O segmento de uso de terra e florestas representa 18% das emissões de gases de efeito estufa, aponta o SEEG. Na nação brasileira, a atividade é a principal responsável pelas emissões (44%). De acordo com a assessora técnica Cristina Grabher, alguns fatores que contribuem para a emissão estão associados à calagem do solo em áreas recém-desmatadas e queima de resíduos florestais, além de remoções em áreas protegidas, florestas secundárias e mudanças de uso do solo.

De acordo com o secretário do Meio Ambiente e Infraestrutura, Artur Lemos Júnior, o grupo deve trabalhar analisando o que é emitido e o que é possível minimizar, contemplando a realidade econômica do Estado. “Queremos formar uma base de dados também a partir do poder público, em parceria com todas as equipes e instituições, para agregarmos, de forma plena, aas informações que estão hoje disponibilizados para consulta. Estamos trabalhando para que o decreto venha a desenvolver o RS e proteger o meio ambiente”, ressaltou.

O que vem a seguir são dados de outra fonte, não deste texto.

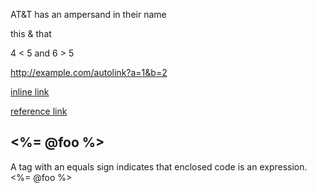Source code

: AT&T has an ampersand in their name

this & that

4 < 5 and 6 > 5

<http://example.com/autolink?a=1&b=2>

[inline link](/script?a=1&b=2)

[reference link][1]

[1]: http://example.com/?a=1&b=2

## <%= @foo %>

A tag with an equals sign indicates that enclosed code is an expression. <%= @foo %>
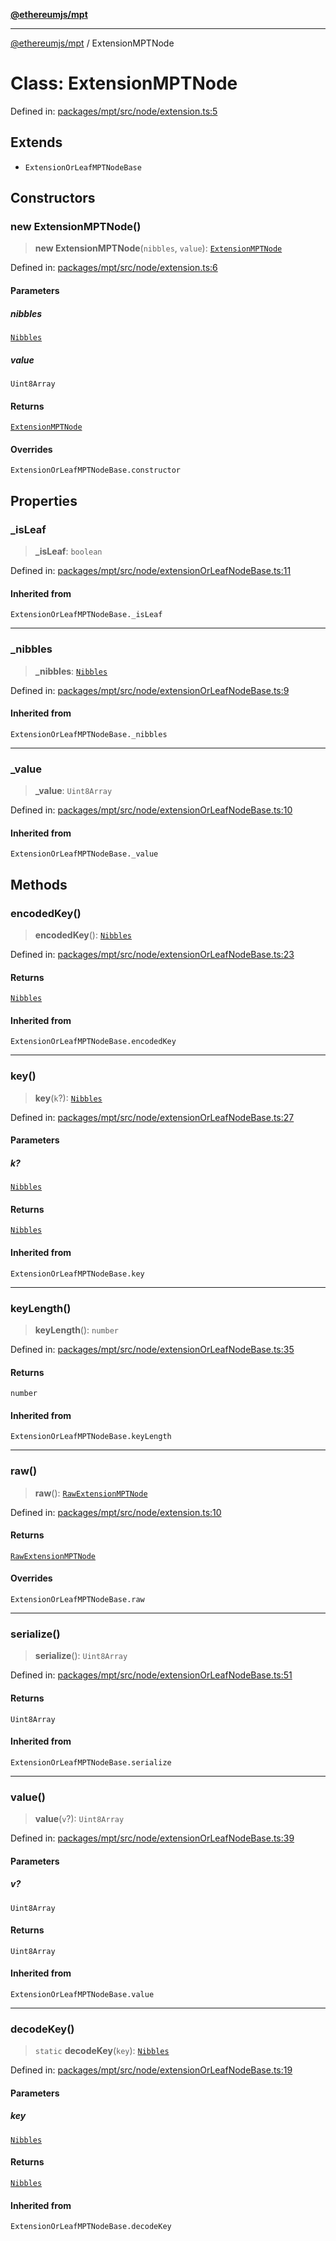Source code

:[**@ethereumjs/mpt**](../README.md)

***

[@ethereumjs/mpt](../README.md) / ExtensionMPTNode

# Class: ExtensionMPTNode

Defined in: [packages/mpt/src/node/extension.ts:5](https://github.com/Dargon789/ethereumjs-monorepo/blob/master/packages/mpt/src/node/extension.ts#L5)

## Extends

- `ExtensionOrLeafMPTNodeBase`

## Constructors

### new ExtensionMPTNode()

> **new ExtensionMPTNode**(`nibbles`, `value`): [`ExtensionMPTNode`](ExtensionMPTNode.md)

Defined in: [packages/mpt/src/node/extension.ts:6](https://github.com/Dargon789/ethereumjs-monorepo/blob/master/packages/mpt/src/node/extension.ts#L6)

#### Parameters

##### nibbles

[`Nibbles`](../type-aliases/Nibbles.md)

##### value

`Uint8Array`

#### Returns

[`ExtensionMPTNode`](ExtensionMPTNode.md)

#### Overrides

`ExtensionOrLeafMPTNodeBase.constructor`

## Properties

### \_isLeaf

> **\_isLeaf**: `boolean`

Defined in: [packages/mpt/src/node/extensionOrLeafNodeBase.ts:11](https://github.com/Dargon789/ethereumjs-monorepo/blob/master/packages/mpt/src/node/extensionOrLeafNodeBase.ts#L11)

#### Inherited from

`ExtensionOrLeafMPTNodeBase._isLeaf`

***

### \_nibbles

> **\_nibbles**: [`Nibbles`](../type-aliases/Nibbles.md)

Defined in: [packages/mpt/src/node/extensionOrLeafNodeBase.ts:9](https://github.com/Dargon789/ethereumjs-monorepo/blob/master/packages/mpt/src/node/extensionOrLeafNodeBase.ts#L9)

#### Inherited from

`ExtensionOrLeafMPTNodeBase._nibbles`

***

### \_value

> **\_value**: `Uint8Array`

Defined in: [packages/mpt/src/node/extensionOrLeafNodeBase.ts:10](https://github.com/Dargon789/ethereumjs-monorepo/blob/master/packages/mpt/src/node/extensionOrLeafNodeBase.ts#L10)

#### Inherited from

`ExtensionOrLeafMPTNodeBase._value`

## Methods

### encodedKey()

> **encodedKey**(): [`Nibbles`](../type-aliases/Nibbles.md)

Defined in: [packages/mpt/src/node/extensionOrLeafNodeBase.ts:23](https://github.com/Dargon789/ethereumjs-monorepo/blob/master/packages/mpt/src/node/extensionOrLeafNodeBase.ts#L23)

#### Returns

[`Nibbles`](../type-aliases/Nibbles.md)

#### Inherited from

`ExtensionOrLeafMPTNodeBase.encodedKey`

***

### key()

> **key**(`k`?): [`Nibbles`](../type-aliases/Nibbles.md)

Defined in: [packages/mpt/src/node/extensionOrLeafNodeBase.ts:27](https://github.com/Dargon789/ethereumjs-monorepo/blob/master/packages/mpt/src/node/extensionOrLeafNodeBase.ts#L27)

#### Parameters

##### k?

[`Nibbles`](../type-aliases/Nibbles.md)

#### Returns

[`Nibbles`](../type-aliases/Nibbles.md)

#### Inherited from

`ExtensionOrLeafMPTNodeBase.key`

***

### keyLength()

> **keyLength**(): `number`

Defined in: [packages/mpt/src/node/extensionOrLeafNodeBase.ts:35](https://github.com/Dargon789/ethereumjs-monorepo/blob/master/packages/mpt/src/node/extensionOrLeafNodeBase.ts#L35)

#### Returns

`number`

#### Inherited from

`ExtensionOrLeafMPTNodeBase.keyLength`

***

### raw()

> **raw**(): [`RawExtensionMPTNode`](../type-aliases/RawExtensionMPTNode.md)

Defined in: [packages/mpt/src/node/extension.ts:10](https://github.com/Dargon789/ethereumjs-monorepo/blob/master/packages/mpt/src/node/extension.ts#L10)

#### Returns

[`RawExtensionMPTNode`](../type-aliases/RawExtensionMPTNode.md)

#### Overrides

`ExtensionOrLeafMPTNodeBase.raw`

***

### serialize()

> **serialize**(): `Uint8Array`

Defined in: [packages/mpt/src/node/extensionOrLeafNodeBase.ts:51](https://github.com/Dargon789/ethereumjs-monorepo/blob/master/packages/mpt/src/node/extensionOrLeafNodeBase.ts#L51)

#### Returns

`Uint8Array`

#### Inherited from

`ExtensionOrLeafMPTNodeBase.serialize`

***

### value()

> **value**(`v`?): `Uint8Array`

Defined in: [packages/mpt/src/node/extensionOrLeafNodeBase.ts:39](https://github.com/Dargon789/ethereumjs-monorepo/blob/master/packages/mpt/src/node/extensionOrLeafNodeBase.ts#L39)

#### Parameters

##### v?

`Uint8Array`

#### Returns

`Uint8Array`

#### Inherited from

`ExtensionOrLeafMPTNodeBase.value`

***

### decodeKey()

> `static` **decodeKey**(`key`): [`Nibbles`](../type-aliases/Nibbles.md)

Defined in: [packages/mpt/src/node/extensionOrLeafNodeBase.ts:19](https://github.com/Dargon789/ethereumjs-monorepo/blob/master/packages/mpt/src/node/extensionOrLeafNodeBase.ts#L19)

#### Parameters

##### key

[`Nibbles`](../type-aliases/Nibbles.md)

#### Returns

[`Nibbles`](../type-aliases/Nibbles.md)

#### Inherited from

`ExtensionOrLeafMPTNodeBase.decodeKey`
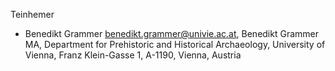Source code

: Teinhemer

- Benedikt Grammer <benedikt.grammer@univie.ac.at>, Benedikt Grammer MA, Department for Prehistoric and Historical Archaeology, University of Vienna, Franz Klein-Gasse 1, A-1190, Vienna, Austria
 

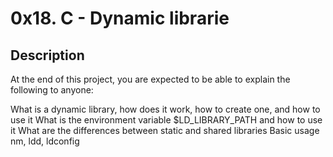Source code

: # 0x18. C - Dynamic librarie
## Description
At the end of this project, you are expected to be able to explain the following to anyone:

What is a dynamic library, how does it work, how to create one, and how to use it
What is the environment variable $LD_LIBRARY_PATH and how to use it
What are the differences between static and shared libraries
Basic usage nm, ldd, ldconfig
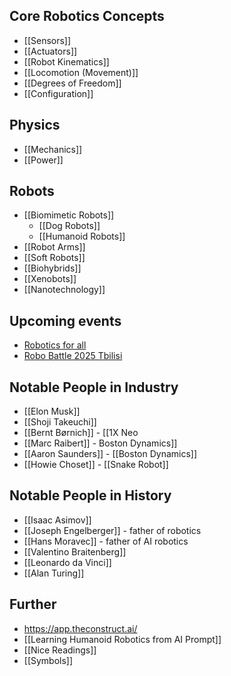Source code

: ## Core Robotics Concepts
- [[Sensors]]
- [[Actuators]]
- [[Robot Kinematics]]
- [[Locomotion (Movement)]]
- [[Degrees of Freedom]]
- [[Configuration]]

## Physics
- [[Mechanics]]
- [[Power]]

## Robots
- [[Biomimetic Robots]]
	- [[Dog Robots]]
	- [[Humanoid Robots]]
- [[Robot Arms]]
- [[Soft Robots]]
- [[Biohybrids]]
- [[Xenobots]]
- [[Nanotechnology]]

## Upcoming events
- [Robotics for all](https://www.roboticsforall.net/)
- [Robo Battle 2025 Tbilisi](https://www.facebook.com/events/tbilisi-georgia/robo-battle-2025/613974718346782/)

## Notable People in Industry
- [[Elon Musk]]
- [[Shoji Takeuchi]]
- [[Bernt Børnich]] - [[1X Neo
- [[Marc Raibert]] - Boston Dynamics]]
- [[Aaron Saunders]] - [[Boston Dynamics]]
- [[Howie Choset]] - [[Snake Robot]]

## Notable People in History
- [[Isaac Asimov]]
- [[Joseph Engelberger]] - father of robotics
- [[Hans Moravec]] - father of AI robotics
- [[Valentino Braitenberg]]
- [[Leonardo da Vinci]]
- [[Alan Turing]]

## Further
- https://app.theconstruct.ai/
- [[Learning Humanoid Robotics from AI Prompt]]
- [[Nice Readings]]
- [[Symbols]]
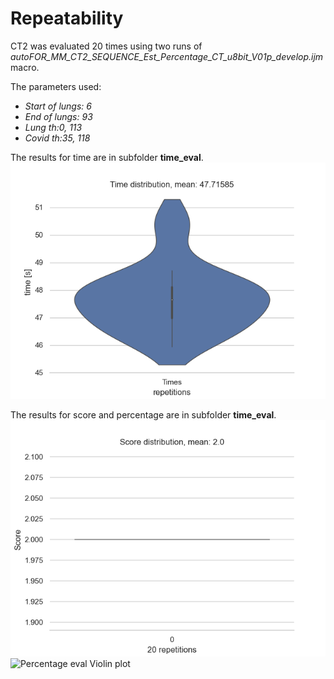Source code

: # Repeatability
CT2 was evaluated 20 times using two runs of *autoFOR_MM_CT2_SEQUENCE_Est_Percentage_CT_u8bit_V01p_develop.ijm* macro.

The parameters used:
 * *Start of lungs: 6*
 * *End of lungs: 93*
 * *Lung th:0, 113*
 * *Covid th:35, 118*

The results for time are in subfolder **time_eval**.
![Time eval Violin plot](time_eval/time_dist_CT2.png)

The results for score and percentage are in subfolder **time_eval**.
![Score eval Violin plot](score_eval/score_dist_CT2.png)
![Percentage eval Violin plot](perc_eval/score_dist_CT2.png)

Além dos assessores técnicos e do secretário, participaram o secretário-adjunto da Sema, Paulo Roberto Dias Pereira, o diretor do Departamento de Gestão de Recursos Hídricos e Saneamento (DRHS), Paulo Paim, o diretor do Departamento de Biodiversidade, Diego Pereira, o coordenador da Assessoria Técnica, Guilherme de Souza, a presidente da Fepam, Marjorie Kauffmann, e o procurador do Estado, Juliano Heinen. Uma nova reunião do GT está marcada para 6 de maio.

Política sobre mudança do clima

De acordo com o Ministério do Meio Ambiente, a Política Nacional sobre Mudança do Clima (PNMC) oficializa o compromisso da nação brasileira com a redução de emissões de gases de efeito estufa. Ela foi instituída em 2009 pela Lei Nº 12.187, buscando garantir que o progresso econômico e social contribua para a proteção do sistema climático global.

No Rio Grande do Sul, a Lei Nº 13.594, de 2010, instituiu a Política Gaúcha sobre Mudanças Climáticas, fixando objetivos, princípios, diretrizes e instrumentos. O próximo passo após a conclusão das pesquisas é regulamentar a lei por meio de decreto estadual.